Imagine a podcast on the ancient Agora of Athens?! Joe Rogan would have had to step up his game. That’s because, at the core, we are still wired the same way. Our environment is what has dramatically changed.

Although we’re still trying to get to Mars, a new world is already here. It even has a name, The Metaverse, a live digital universe where individuals will have a sense of spatial awareness, social presence and contribute to an extensive virtual economy. We will come back to this guy in a later essay, but suffice to say that we all already took a one-way ticket ride to a significantly different world, and learning how to adapt to it is the new natural selection.

Research studies are continuously showing a significant reduction of the attention span of the average person. Some are even saying it’s down to 8 seconds for internet users, a second behind a Goldfish.

Regardless of the numbers, the fact is that the dopamine hit of instant gratification when jumping from one meme to another keeps us from hearing our own thoughts, be them good or bad, happy or sad. (I can’t help myself, here’s a link to keep reading while listening to Al Green)

Have a thinking budget

That’s where I believe meditation to achieve a blank mind — the emptiness of thought — is not what we need. We need to have a good zoom meeting with those fellows up there in our heads. Be a patient and good listener to them. Avoid at all instances pre-judgment, biases, and knee-jerk reactions.

Without facing those tough conversations, they will never go away. Increasing the volume of the noise around it will not help it.
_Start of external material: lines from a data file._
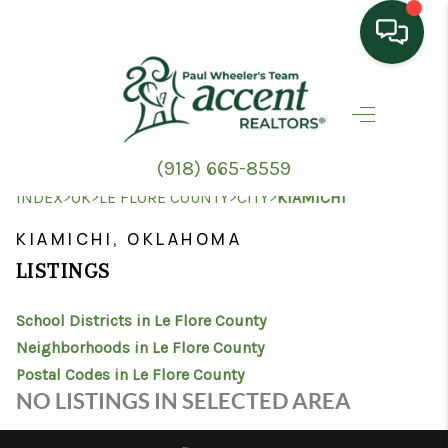
HOME
SEARCH LISTINGS
(918) 665-8559
TOP AREAS
>
>
>
>
INDEX
OK
LE FLORE COUNTY
CITY
KIAMICHI
BUYING
KIAMICHI, OKLAHOMA
LISTINGS
SELLING
School Districts in Le Flore County
HOME VALUE
Neighborhoods in Le Flore County
PROPERTY
Postal Codes in Le Flore County
NO LISTINGS IN SELECTED AREA
MANAGEMENT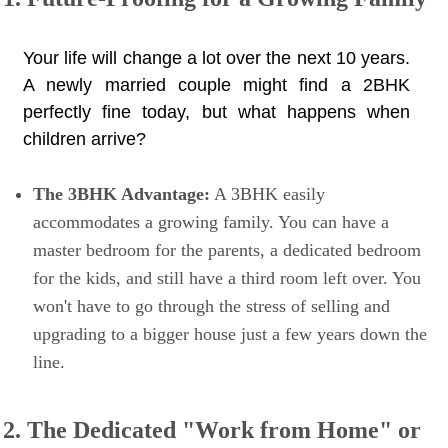
Your life will change a lot over the next 10 years.
A newly married couple might find a 2BHK
perfectly fine today, but what happens when
children arrive?
The 3BHK Advantage:
A 3BHK easily
accommodates a growing family. You can have a
master bedroom for the parents, a dedicated bedroom
for the kids, and still have a third room left over. You
won't have to go through the stress of selling and
upgrading to a bigger house just a few years down the
line.
2. The Dedicated "Work from Home" or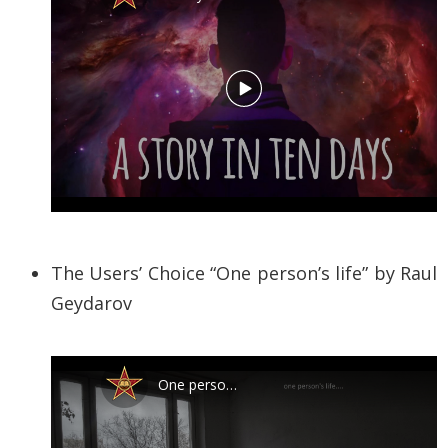
The Users’ Choice “One person’s life” by
Raul
Geydarov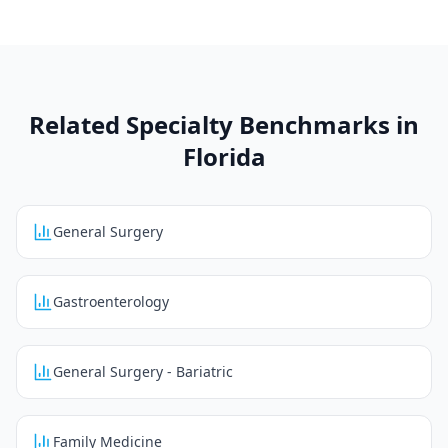
Related Specialty Benchmarks in
Florida
General Surgery
Gastroenterology
General Surgery - Bariatric
Family Medicine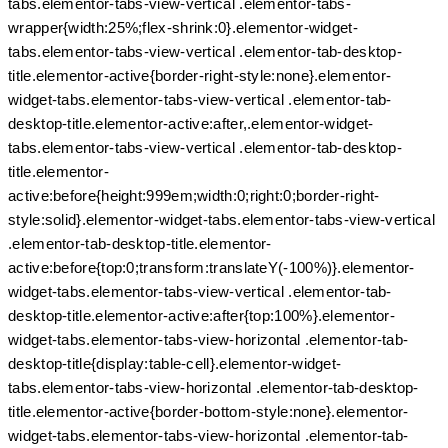
tabs.elementor-tabs-view-vertical .elementor-tabs-
wrapper{width:25%;flex-shrink:0}.elementor-widget-
tabs.elementor-tabs-view-vertical .elementor-tab-desktop-
title.elementor-active{border-right-style:none}.elementor-
widget-tabs.elementor-tabs-view-vertical .elementor-tab-
desktop-title.elementor-active:after,.elementor-widget-
tabs.elementor-tabs-view-vertical .elementor-tab-desktop-
title.elementor-
active:before{height:999em;width:0;right:0;border-right-
style:solid}.elementor-widget-tabs.elementor-tabs-view-vertical
.elementor-tab-desktop-title.elementor-
active:before{top:0;transform:translateY(-100%)}.elementor-
widget-tabs.elementor-tabs-view-vertical .elementor-tab-
desktop-title.elementor-active:after{top:100%}.elementor-
widget-tabs.elementor-tabs-view-horizontal .elementor-tab-
desktop-title{display:table-cell}.elementor-widget-
tabs.elementor-tabs-view-horizontal .elementor-tab-desktop-
title.elementor-active{border-bottom-style:none}.elementor-
widget-tabs.elementor-tabs-view-horizontal .elementor-tab-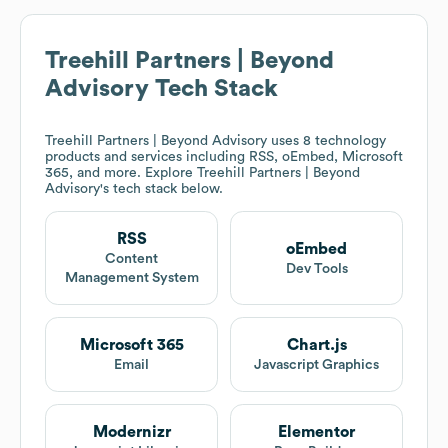
Treehill Partners | Beyond
Advisory
Tech Stack
Treehill Partners | Beyond Advisory
uses 8 technology
products and services including RSS, oEmbed, Microsoft
365, and more. Explore
Treehill Partners | Beyond
Advisory
's tech stack below.
RSS
oEmbed
Content
Dev Tools
Management System
Microsoft 365
Chart.js
Email
Javascript Graphics
Modernizr
Elementor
They will accumulate, start conspiring and eventually try to overthrow the government; after all, they’re not being listened right?

It’s the ultimate feedback session — one hundred percent accountability for the results after the conversation. There’s no one else to wait on to approve the actions. There’s no one to wait to do something for you. Whatever is agreed upon in this meeting, you will have full control to implement and reap the rewards.

Autopilot sounds pretty good for those moments stuck in traffic, but would you really like that for your life and your own mind?